La cour d’appel de Lyon a autorisé, vendredi 24 octobre, l’extradition vers la Russie et l’Ukraine d’un ressortissant kazakh, Moukhtar Abliazov, détenu en France depuis quinze mois. Priorité est donnée à la Russie où les faits reprochés à cet hommes d’affaires devenu opposant politique sont plus importants.
Le dossier Abliazov revêt une dimension exceptionnelle, tant par l’ampleur des sommes en jeu que par son arrière-plan politique. Détenu à la maison d’arrêt d’Aix-Luynes (Bouches-du-Rhône) depuis le 1er août 2013, M. Abliazov est soupçonné d’escroquerie à grande échelle au détriment de la banque kazakhe BTA, établissement qu’il dirigeait et dont il a été l’actionnaire majoritaire entre 2005 et 2009, avant sa nationalisation par Astana. Le préjudice total s’élèverait à près de 6 milliards de dollars (4,4 milliards d’euros), selon la BTA. La banque a notamment déposé onze plaintes devant la Haute Cour de justice d’Angleterre, qui lui a donné raison sur certains points. Signe de la complexité du dossier, Londres a aussi accordé à M. Abliazov le statut de réfugié.
« Chasse à l’homme politique »
Une part de ces activités frauduleuses auraient été commises en Russie et en Ukraine, par le biais d’entreprises offshore, basées notamment aux Seychelles. Le Kazakhstan ne disposant pas de convention d’extradition avec la France, seuls Moscou et Kiev ont émis des demandes d’extradition.
L’intéressé, lui, dénonce une « chasse à l’homme politique », lancée par le président kazakh, Noursoultan Nazarbaïev, au pouvoir depuis vingt-quatre ans, dont il est devenu un opposant déclaré après avoir été son ministre. En 2002, peu après avoir lancé un parti politique, M. Abliazov avait déjà été mis en prison par le régime kazakh. Ses défenseurs craignent désormais que le régime de M. Nazarbaïev n’utilise les tribunaux russes pour arriver à ses fins.

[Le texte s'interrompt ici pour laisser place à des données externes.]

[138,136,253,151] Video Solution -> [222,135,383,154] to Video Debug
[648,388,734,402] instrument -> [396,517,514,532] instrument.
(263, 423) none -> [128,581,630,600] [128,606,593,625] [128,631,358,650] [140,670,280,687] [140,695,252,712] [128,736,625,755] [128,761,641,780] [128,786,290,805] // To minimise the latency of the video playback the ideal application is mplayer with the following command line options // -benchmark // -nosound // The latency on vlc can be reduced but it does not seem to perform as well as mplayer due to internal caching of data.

En janvier, le tribunal d’Aix-en-Provence s’était déjà prononcé dans le sens d’une extradition, avant de voir sa décision annulée par la cour de cassation. Comme leurs collègues de la cour d’Aix-en-Provence, les juges lyonnais ont estimé que la justice russe avait apporté des garanties suffisantes. Ils demandaient notamment à la Russie de ne pas réextrader M. Abliazov vers le Kazakhstan ni de le soumettre à des travaux forcés.
C’est précisément sur cet aspect qu’avait misé la défense de Moukhtar Abliazov, tentant de faire entendre plusieurs témoins, dont Garry Kasparov, ancien champion d’échecs et opposant à Vladimir Poutine, avec deux messages : la Russie ne respecte pas ses engagements internationaux ; la justice russe est aux ordres et le sort de M. Abliazov servira de « monnaie d’échange » entre MM. Poutine et Nazarbaïev.